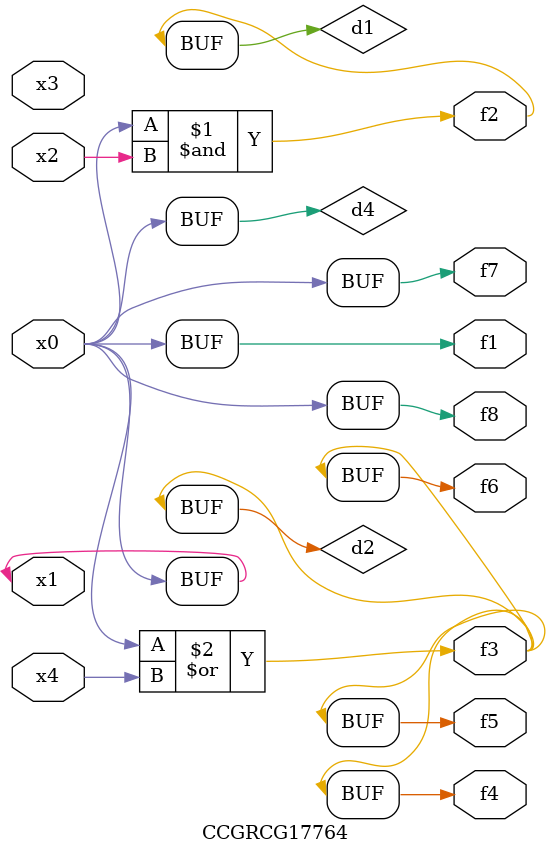
<source format=v>
module CCGRCG17764(
	input x0, x1, x2, x3, x4,
	output f1, f2, f3, f4, f5, f6, f7, f8
);

	wire d1, d2, d3, d4;

	and (d1, x0, x2);
	or (d2, x0, x4);
	nand (d3, x0, x2);
	buf (d4, x0, x1);
	assign f1 = d4;
	assign f2 = d1;
	assign f3 = d2;
	assign f4 = d2;
	assign f5 = d2;
	assign f6 = d2;
	assign f7 = d4;
	assign f8 = d4;
endmodule

</source>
• • • • • • •
Task brief
The expected answer is a copy of each line in the records that holds the word "assign".

Output of the exercise
	assign f1 = d4;
	assign f2 = d1;
	assign f3 = d2;
	assign f4 = d2;
	assign f5 = d2;
	assign f6 = d2;
	assign f7 = d4;
	assign f8 = d4;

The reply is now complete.